If I close my eyes, I remember the smell of my Granny’s bed and special sleepover days in her little flat. The smell of sheets and her big old brown bed was perfumed by something that smelt like an intoxicating mix of Pears Soap, Yardley’s Old English Lavender, 4711 perfume and freshly peeled Granny Snith apples, the smell of her heavy satin quilt, and the feel of it’s smooth, shiny cover, with faint wiffs of a lingering hot drink shared and pages of the story books we shared.

Whether a parent or grandparent, the smell of love and safe spaces is very precious and powerful for those of us lucky enough to have such memories. Recreating these in therapeutic settings and using them as powerful personalised intervention strategies is just so ‘sense-able’.

And we see the different positive and tricky smells and aromas of those we teach.

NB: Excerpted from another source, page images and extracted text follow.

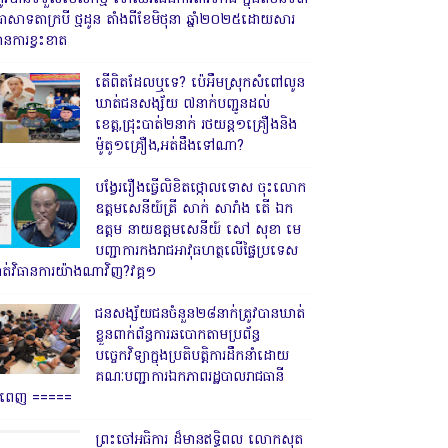
្រាសាទតាក្របី ថ្មដូន តាំងពីខែមិថុនា ឆ្នាំ២០២៥ដោយសារ
ានការខ្វះខាត
តើពិតដែលឬទេ? ប៉េអឹមស្រុកសំពៅលូន
ឃាត់ជនសង្ស័យ ៧នាក់បញ្ជូនដល់
ខេត្ត,ជ្រុះបាត់២នាក់ រថយន្ត១គ្រឿងនិង
ម៉ូតូ១គ្រឿង,អត់ដឹងទៅណា?
បង្វែររឿងធ្វើលិខិតថ្កោលទោស ចុះលោក
ឧត្តមសេនីយ៍ត្រី សាក់ សារាំង តើ ឯក
ឧត្តម នាយឧត្តមសេនីយ៍ សៅ សុខា មេ
បញ្ជាការកងរាជអាវុធហត្ថលើផ្ទៃប្រទេស
ាត់វិធានការយ៉ាងណាវិញ?វគ្គ១
ជនសង្ស័យជនចំនួន២៨នាក់ត្រូវបានឃាត់
ខ្លួនពាក់ព័ន្ធការឆបោកតាមប្រព័ន្ធ
បច្ចេកវិទ្យាក្នុងប្រតិបត្តិការដឹកនាំដោយ
គណៈបញ្ជាការឯកភាពរដ្ឋបាលរាជធានី
្នំពេញ ‎=====
ព្រះចៅអធិការ ដ៏មានឥទ្ធិពល លោកសុត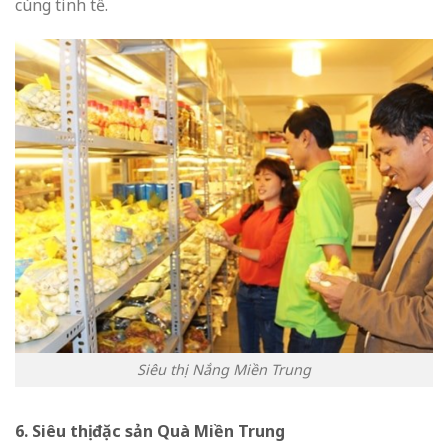
cùng tinh tế.
Siêu thị Nắng Miền Trung
6. Siêu thị đặc sản Quà Miền Trung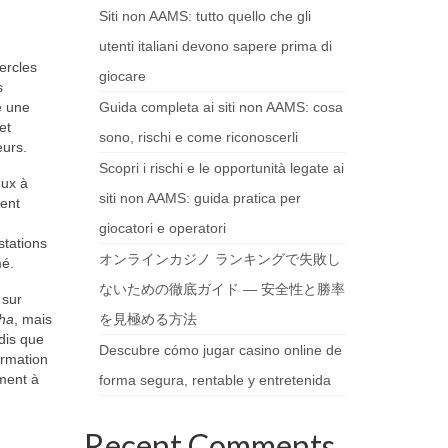
Siti non AAMS: tutto quello che gli
utenti italiani devono sapere prima di
ercles
giocare
s
é une
Guida completa ai siti non AAMS: cosa
et
sono, rischi e come riconoscerli
eurs.
Scopri i rischi e le opportunità legate ai
eux à
siti non AAMS: guida pratica per
sent
giocatori e operatori
stations
オンラインカジノ ランキングで失敗し
mé.
ないための徹底ガイド — 安全性と勝率
 sur
ha
, mais
を見極める方法
dis que
Descubre cómo jugar casino online de
ormation
ement à
forma segura, rentable y entretenida
Recent Comments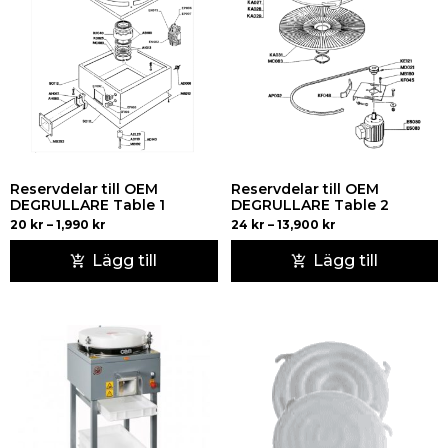
Reservdelar till OEM
Reservdelar till OEM
DEGRULLARE Table 1
DEGRULLARE Table 2
20
kr
–
1,990
kr
24
kr
–
13,900
kr
Lägg till
Lägg till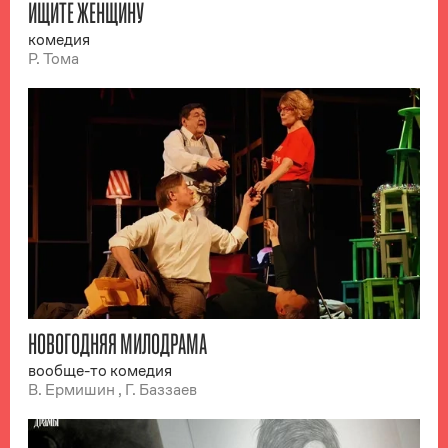
ИЩИТЕ ЖЕНЩИНУ
комедия
Р. Тома
НОВОГОДНЯЯ МИЛОДРАМА
вообще-то комедия
В. Ермишин , Г. Баззаев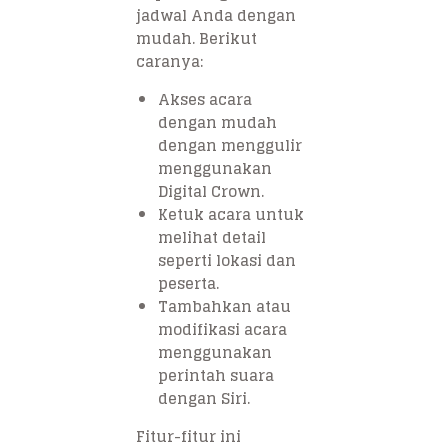
jadwal Anda dengan
mudah. Berikut
caranya:
Akses acara
dengan mudah
dengan menggulir
menggunakan
Digital Crown.
Ketuk acara untuk
melihat detail
seperti lokasi dan
peserta.
Tambahkan atau
modifikasi acara
menggunakan
perintah suara
dengan Siri.
Fitur-fitur ini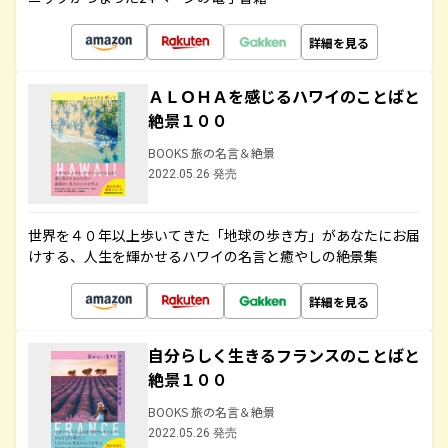
詳細を見る
ＡＬＯＨＡを感じるハワイのことばと
絶景１００
BOOKS 旅の名言＆絶景
2022.05.26 発売
世界を４０年以上歩いてきた「地球の歩き方」があなたにお届
けする、人生を輝かせるハワイの名言と癒やしの絶景集
詳細を見る
自分らしく生きるフランスのことばと
絶景１００
BOOKS 旅の名言＆絶景
2022.05.26 発売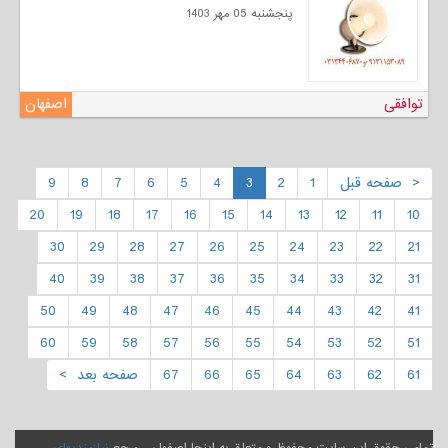
پنجشنبه 05 مهر 1403
توافقی
اصفهان
< صفحه قبل
1
2
3
4
5
6
7
8
9
20
19
18
17
16
15
14
13
12
11
10
30
29
28
27
26
25
24
23
22
21
40
39
38
37
36
35
34
33
32
31
50
49
48
47
46
45
44
43
42
41
60
59
58
57
56
55
54
53
52
51
61
62
63
64
65
66
67
صفحه بعد >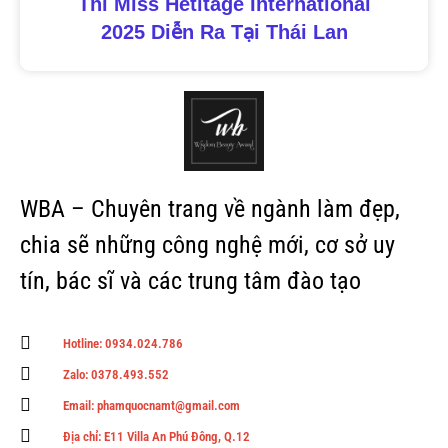
Thi Miss Hetitage International
2025 Diễn Ra Tại Thái Lan
WBA – Chuyên trang về ngành làm đẹp,
chia sẽ những công nghệ mới, cơ sở uy
tín, bác sĩ và các trung tâm đào tạo
Hotline: 0934.024.786
Zalo: 0378.493.552
Email: phamquocnamt@gmail.com
Địa chỉ: E11 Villa An Phú Đông, Q.12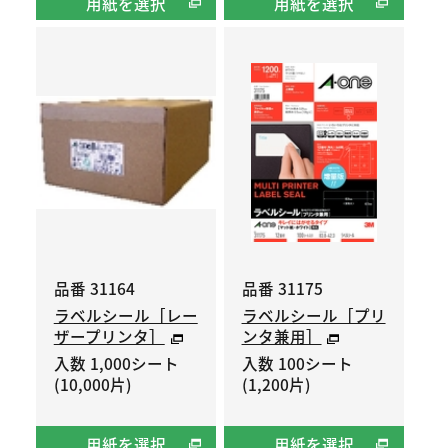
用紙を選択
用紙を選択
品番 31164
品番 31175
ラベルシール［レー
ラベルシール［プリ
ザープリンタ］
ンタ兼用］
入数 1,000シート
入数 100シート
(10,000片)
(1,200片)
用紙を選択
用紙を選択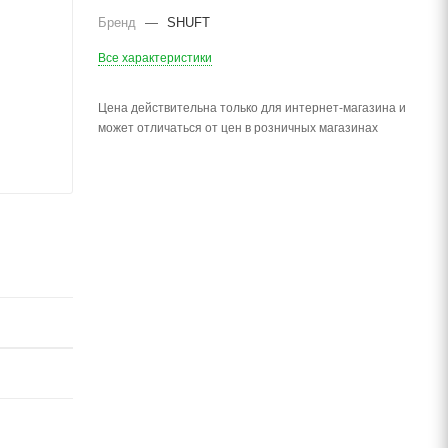
Бренд
—
SHUFT
Все характеристики
Цена действительна только для интернет-магазина и
может отличаться от цен в розничных магазинах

During group work on our trauma and mental health workshops – the power of smell is evident – and each person’s unique set of happy smells is so very personal – reinforcing the need for creating individualised sensory spiders, turning these into individualised person-specific sensory strategies; whether for self soothes, self-regulation, be calm or wake up sensory boxes, bags or kits.

Here is the post I read and the original picture, translated from Spanish, I believe. I cannot find the original author or source, but it is beautifully written and speaks to the power of the senses.

THE BED OF PARENTS

The parent’s bed has a magnet, a magic, some sleeping pillow, a mysterious love powder impregnated on the pillows, which causes children to fall asleep immediately and that the worst nightmares, the most trembling Night Terror, flee at seven feet.

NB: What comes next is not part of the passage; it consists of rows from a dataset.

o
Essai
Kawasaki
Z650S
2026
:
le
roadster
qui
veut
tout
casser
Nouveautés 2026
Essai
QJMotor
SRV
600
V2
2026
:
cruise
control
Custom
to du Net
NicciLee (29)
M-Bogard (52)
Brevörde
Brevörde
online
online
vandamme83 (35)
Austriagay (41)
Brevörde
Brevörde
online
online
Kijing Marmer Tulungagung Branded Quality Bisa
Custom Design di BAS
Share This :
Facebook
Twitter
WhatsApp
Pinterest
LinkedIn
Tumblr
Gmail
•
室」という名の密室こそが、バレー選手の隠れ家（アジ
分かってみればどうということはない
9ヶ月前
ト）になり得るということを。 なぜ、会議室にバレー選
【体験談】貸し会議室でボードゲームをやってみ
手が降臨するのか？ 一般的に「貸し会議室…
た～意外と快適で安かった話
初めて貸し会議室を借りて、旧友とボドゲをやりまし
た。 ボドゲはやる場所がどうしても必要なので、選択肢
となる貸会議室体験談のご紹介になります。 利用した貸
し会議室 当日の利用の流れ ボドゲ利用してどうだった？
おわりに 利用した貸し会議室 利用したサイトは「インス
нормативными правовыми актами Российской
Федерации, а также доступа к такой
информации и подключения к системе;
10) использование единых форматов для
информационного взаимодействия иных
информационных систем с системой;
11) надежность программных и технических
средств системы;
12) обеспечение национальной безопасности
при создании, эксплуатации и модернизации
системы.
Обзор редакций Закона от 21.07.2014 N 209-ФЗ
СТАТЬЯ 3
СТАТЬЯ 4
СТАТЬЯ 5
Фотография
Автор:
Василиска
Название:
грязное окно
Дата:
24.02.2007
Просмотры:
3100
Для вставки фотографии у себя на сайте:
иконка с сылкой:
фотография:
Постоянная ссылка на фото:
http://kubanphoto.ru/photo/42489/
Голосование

In the parents’ bed, the last refuge from fears, peace is absolute and total.

Here they come, taken by exhausted parents and losers, or by their own feet, all sweaty and scared, little birds fly at night to walk down the halls of the house until they arrive at the venue of the places. Two colos with soft sheets and the smell of parents. They drop like flies to sleep peacefully.

Parents pretend they care the next morning: ′′ You went to our bed again! When will you learn to overcome fears and sleep alone? You have to grow up!” But they don’t even look into the children’s eyes when they say these things, afraid they will discover that in that short return to the nest, to the initial cradle, parents are filled with love and tenderness and also with them shielding your concerns.

A hot neck. A chubby hand in our hair. One foot back to the mother’s rib. The quiet breath in the shared holster.

The secret desire is for the nest to stay like this forever; it takes the morning to arrive.

May the pillow’s mystery love powder forever preserve these night pamper excursions that are a clever foreshadowing of immense nostalgia for the best days of this life!”

Author unknown – translated from Spanish.